Being in the Caribbean during the holidays is something you have to get use to.
Remembering days of snow covered Fir trees and Aspens were blown away by the 15 mile per hour breeze that brought the eight plus degree humid breeze into my makeshift office.
Since moving to the Caribbean the usual business office setting was replaced with a daily panorama of mountains jutting out of an Aqua sea. I made my office the porch in the back of my Caribbean home. The view was spectacular, the weather warm but never hot enough to miss my air-conditioned office in Miami.
Being in the Caribbean during the Holidays is different. There isn’t a snowflake within 2000 miles. But there is a lot of white stuff. Surf that is. Around this time of year, the winds constantly blow from the north. The waves have nothing slowing their growth for thousands of miles. A serge in waves might have started in the north Atlantic and still rolling until they hit the shallow waters of a Caribbean island.
Kite surfing at this time of year is exciting. Just look a little off-shore and you will see on any Sunday morning the skies filled with wild-eyed boys. These kite boarders participate in many inter-island racing events, traveling in between different islands. The winds are constantly blowing strong out of the north. At this time of the year, surfing is so good they that have an inter-island competition where surfers travel between the different islands to competing with each other for very little in prizes except for the prize of being the best.

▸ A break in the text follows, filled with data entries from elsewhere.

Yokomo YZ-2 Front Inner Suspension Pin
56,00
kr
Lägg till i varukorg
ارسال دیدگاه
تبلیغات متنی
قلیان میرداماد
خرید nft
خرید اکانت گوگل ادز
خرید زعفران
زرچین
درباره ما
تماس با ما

Strolling down streets filled with generous amounts of decor is as common as seeing a slow flake. Streets here are mostly barren without the usual look of USA Main Streets. The people here are full of spirit, but there isn’t any giant Xmas displays in their front yards. Electricity is too expensive for elabroate display of lights and animated figures. Walking the streets face you don’t recognize wish you “Happy Holidays” and expect the same back. It is uncommon not to be said hello to when you are here on the island. It is insulting to “Islanders” if you don’t say hello. A strange difference to someone coming from a busy metropolitan city where nobody knows one another.